Geht es darum durch die Nutzung von Social Media neue Zielgruppen zu erreichen? Eine schwierige Frage. Dahinter steckt die These, dass letztendlich jeder Kultur gegenüber aufgeschlossen ist und man nur die richtige Ansprache wählen muss, damit er Feuer fängt. Ich denke, die Affinität zu Kunst und Kultur lässt sich nicht durch die Nutzung von Twitter und Co herstellen. Es werden nicht plötzlich Heerscharen von Jugendlichen die Musen stürmen, nur weil diese auf Twitter und Facebook vertreten sind. Die eher pessimistische Einschätzung wäre daher, dass Social Media im Kulturbereich der Bestandssicherung dient. Man verhindert weitere Abwanderungen, denn letztendlich konkurrieren alle Angebote um die knappe Ressource Zeit. Gleichzeitig ist die Bedienung „neuer“ Kanäle ein zusätzlicher Service. Ein Angebot, das, wenn man so will, eigentlich auch erwartet wird.
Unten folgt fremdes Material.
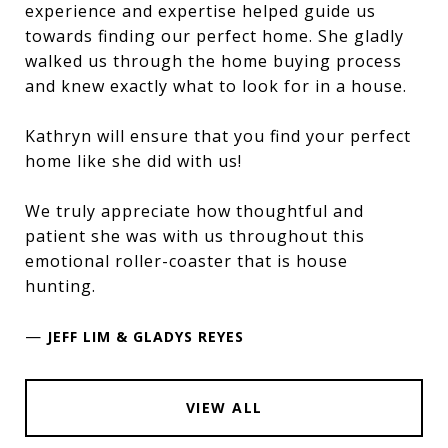
experience and expertise helped guide us
towards finding our perfect home. She gladly
walked us through the home buying process
and knew exactly what to look for in a house.
Kathryn will ensure that you find your perfect
home like she did with us!
We truly appreciate how thoughtful and
patient she was with us throughout this
emotional roller-coaster that is house
hunting.
—
JEFF LIM & GLADYS REYES
VIEW ALL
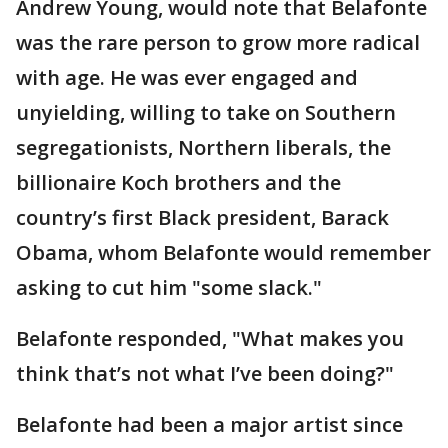
Andrew Young, would note that Belafonte
was the rare person to grow more radical
with age. He was ever engaged and
unyielding, willing to take on Southern
segregationists, Northern liberals, the
billionaire Koch brothers and the
country’s first Black president, Barack
Obama, whom Belafonte would remember
asking to cut him "some slack."
Belafonte responded, "What makes you
think that’s not what I’ve been doing?"
Belafonte had been a major artist since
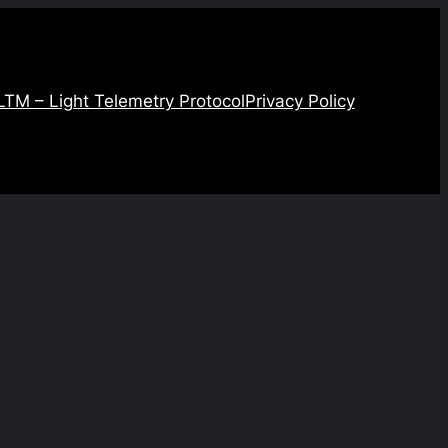
LTM – Light Telemetry Protocol
Privacy Policy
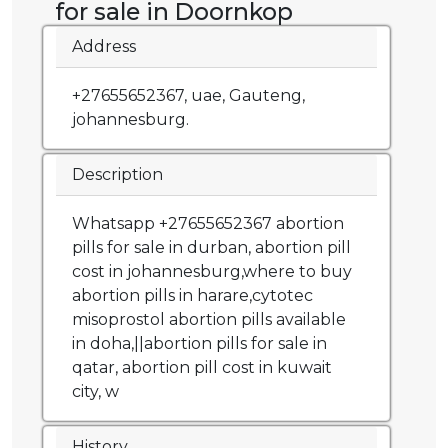
for sale in Doornkop
Address
+27655652367, uae, Gauteng,
johannesburg.
Description
Whatsapp +27655652367 abortion
pills for sale in durban, abortion pill
cost in johannesburg,where to buy
abortion pills in harare,cytotec
misoprostol abortion pills available
in doha,||abortion pills for sale in
qatar, abortion pill cost in kuwait
city, w
History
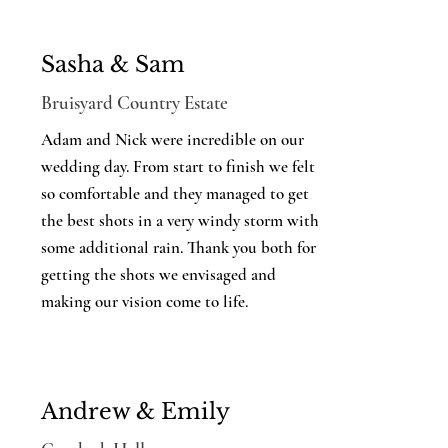
Sasha & Sam
Bruisyard Country Estate
Adam and Nick were incredible on our
wedding day. From start to finish we felt
so comfortable and they managed to get
the best shots in a very windy storm with
some additional rain. Thank you both for
getting the shots we envisaged and
making our vision come to life.
Andrew & Emily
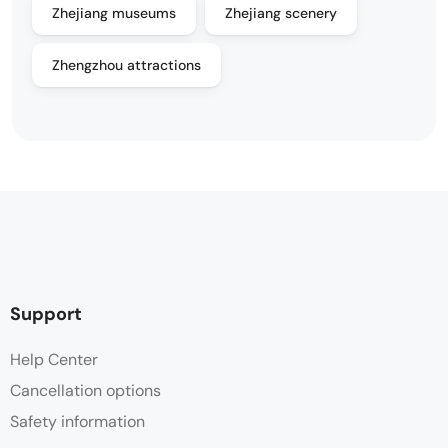
Zhejiang museums
Zhejiang scenery
Zhengzhou attractions
Support
Help Center
Cancellation options
Safety information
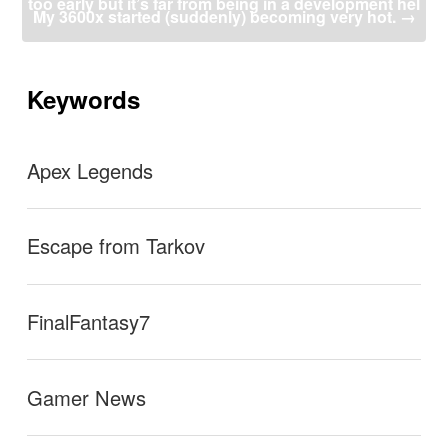
too early but it’s far from being in a development hel
ビ
My 3600x started (suddenly) becoming very hot.
→
ゲ
ー
l”
シ
ョ
Keywords
ン
Apex Legends
Escape from Tarkov
FinalFantasy7
Gamer News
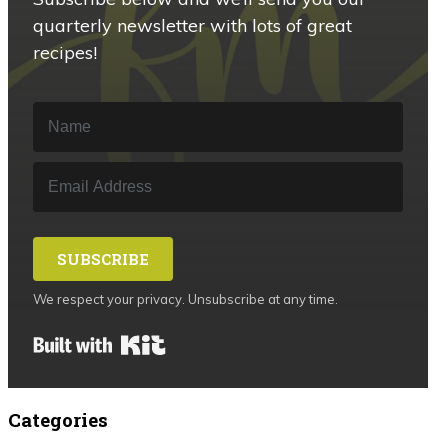
quarterly newsletter with lots of great
recipes!
SUBSCRIBE
We respect your privacy. Unsubscribe at any time.
Built with Kit
Categories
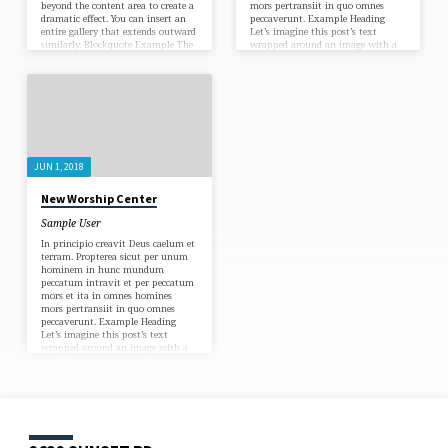
beyond the content area to create a
mors pertransiit in quo omnes
dramatic effect. You can insert an
peccaverunt. Example Heading
entire gallery that extends outward
Let’s imagine this post’s text
similarly. Blockquote Example The
wrapped around an image with a
content area of posts is narrow for
caption. Let’s test an example link.
optimal readability (comfortable
Omnis enim quicumque
number of characters per line).
invocaverit nomen Domini salvus
Certain elements such as
erit. In principio creavit Deus
blockquotes and images can extend
caelum et terram. Omnes enim
beyond the content area to create a
peccaverunt et egent gloriam Dei.
dramatic effect. This post
In principio creavit Deus caelum et
demonstrates…
terram. Omnis enim…
JUN 1, 2018
New Worship Center
Sample User
In principio creavit Deus caelum et
terram. Propterea sicut per unum
hominem in hunc mundum
peccatum intravit et per peccatum
mors et ita in omnes homines
mors pertransiit in quo omnes
peccaverunt. Example Heading
Let’s imagine this post’s text
wrapped around an image with a
caption. Let’s test an example link.
Omnis enim quicumque
invocaverit nomen Domini salvus
erit. In principio creavit Deus
caelum et terram. Omnes enim
peccaverunt et egent gloriam Dei.
In principio creavit Deus caelum et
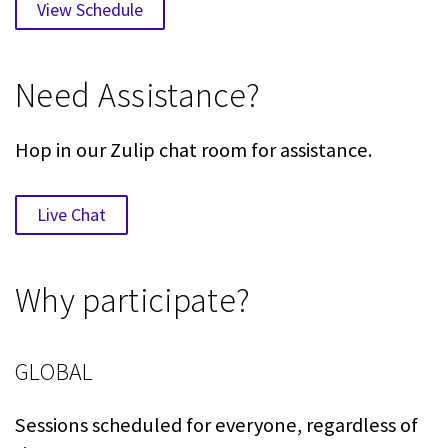
View Schedule
Need Assistance?
Hop in our Zulip chat room for assistance.
Live Chat
Why participate?
GLOBAL
Sessions scheduled for everyone, regardless of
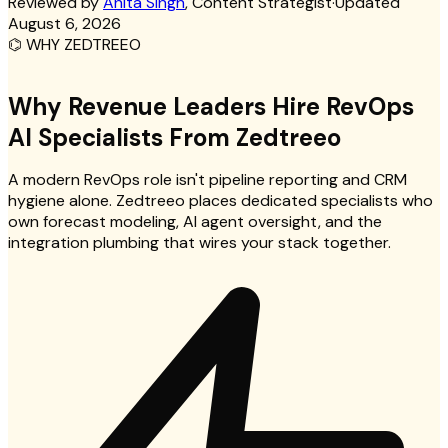
Reviewed by
Anita Singh
, Content Strategist
·
Updated
August 6, 2026
⌬
WHY ZEDTREEO
Why Revenue Leaders Hire RevOps
AI Specialists From Zedtreeo
A modern RevOps role isn't pipeline reporting and CRM
hygiene alone. Zedtreeo places dedicated specialists who
own forecast modeling, AI agent oversight, and the
integration plumbing that wires your stack together.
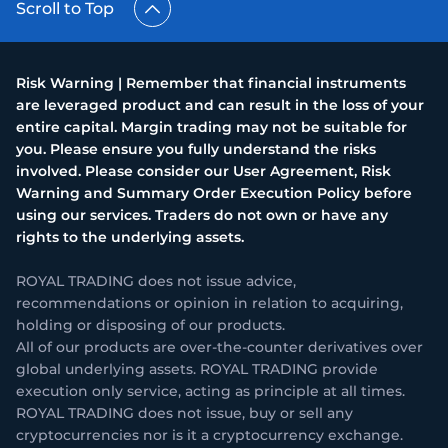
Scroll to Top
Risk Warning | Remember that financial instruments
are leveraged product and can result in the loss of your
entire capital. Margin trading may not be suitable for
you. Please ensure you fully understand the risks
involved. Please consider our User Agreement, Risk
Warning and Summary Order Execution Policy before
using our services. Traders do not own or have any
rights to the underlying assets.
ROYAL TRADING does not issue advice,
recommendations or opinion in relation to acquiring,
holding or disposing of our products.
All of our products are over-the-counter derivatives over
global underlying assets. ROYAL TRADING provide
execution only service, acting as principle at all times.
ROYAL TRADING does not issue, buy or sell any
cryptocurrencies nor is it a cryptocurrency exchange.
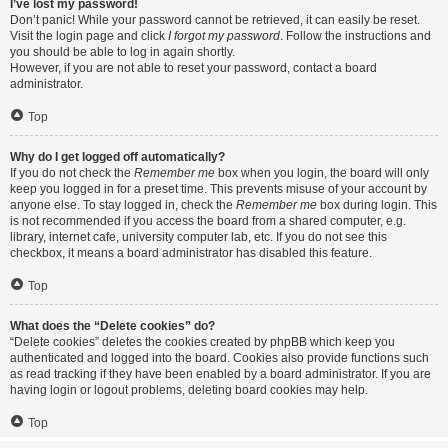
I’ve lost my password!
Don’t panic! While your password cannot be retrieved, it can easily be reset.
Visit the login page and click
I forgot my password
. Follow the instructions and
you should be able to log in again shortly.
However, if you are not able to reset your password, contact a board
administrator.
Top
Why do I get logged off automatically?
If you do not check the
Remember me
box when you login, the board will only
keep you logged in for a preset time. This prevents misuse of your account by
anyone else. To stay logged in, check the
Remember me
box during login. This
is not recommended if you access the board from a shared computer, e.g.
library, internet cafe, university computer lab, etc. If you do not see this
checkbox, it means a board administrator has disabled this feature.
Top
What does the “Delete cookies” do?
“Delete cookies” deletes the cookies created by phpBB which keep you
authenticated and logged into the board. Cookies also provide functions such
as read tracking if they have been enabled by a board administrator. If you are
having login or logout problems, deleting board cookies may help.
Top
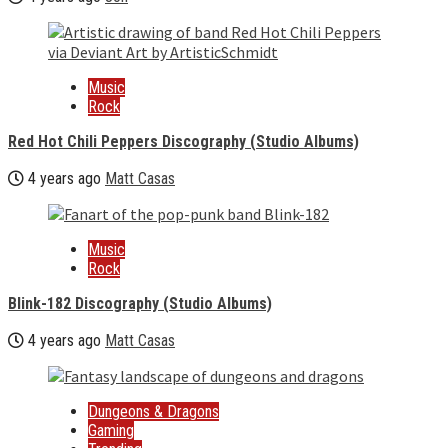
Music
Rock
Red Hot Chili Peppers Discography (Studio Albums)
4 years ago
Matt Casas
Music
Rock
Blink-182 Discography (Studio Albums)
4 years ago
Matt Casas
Dungeons & Dragons
Gaming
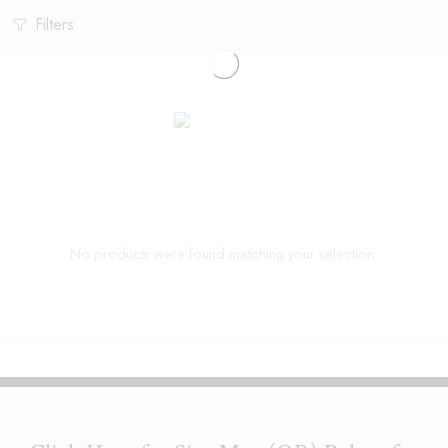
Filters
No products were found matching your selection.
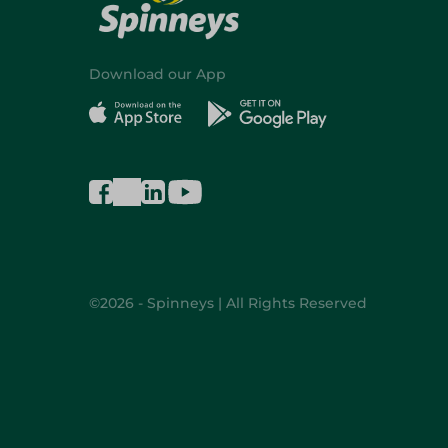
Download our App
©2026 - Spinneys | All Rights Reserved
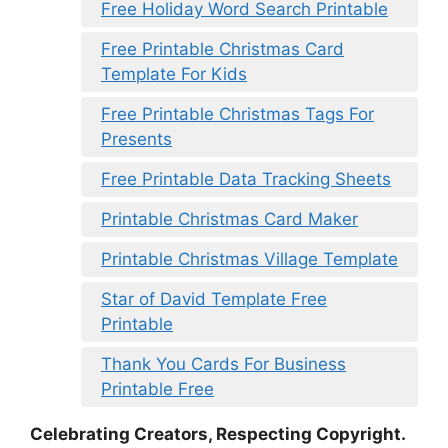
Free Holiday Word Search Printable
Free Printable Christmas Card
Template For Kids
Free Printable Christmas Tags For
Presents
Free Printable Data Tracking Sheets
Printable Christmas Card Maker
Printable Christmas Village Template
Star of David Template Free
Printable
Thank You Cards For Business
Printable Free
Celebrating Creators, Respecting Copyright.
Kultur lässt sich (in den meisten Fällen) nicht in 140 Zeichen vermitteln. Aber man kann darauf aufmerksam machen. Der Kanal ermöglicht auch einer virale Erhöhung der eigenen Reichweite, da durch das so genannte Retweeten eine Botschaft in zusätzliche Kreise weitergereicht wird. Und auf diese Weise führt das letztendlich doch wieder dazu, dass Menschen mit Kultur in Kontakt kommen. Ein gutes Beispiel dafür war die Veranstaltung gestern Abend selber. Durch die Auswahl des Publikums sicherte sich WDR3 indirekt auch den Zugriff auf deren Follower bei Twitter. Der Sendung lauschten dann Menschen, die normalerweise nicht zu den Hörern von WDR3 gehören.

Zum Abschluss des gelungenen Abends (vielen Dank noch mal an den WDR für die Einladung und vor allem an das Service-Team) traf ich noch auf einen Mitarbeiter vom WDR, der mich kannte. Er musste mir dann auch noch auf die Sprünge helfen, woher. Ein ehemaliger Auszubildender von akamedia — meinem ehemaligen Arbeitgeber in Dortmund. Köln, so zeigte sich wieder einmal, ist ein Dorf.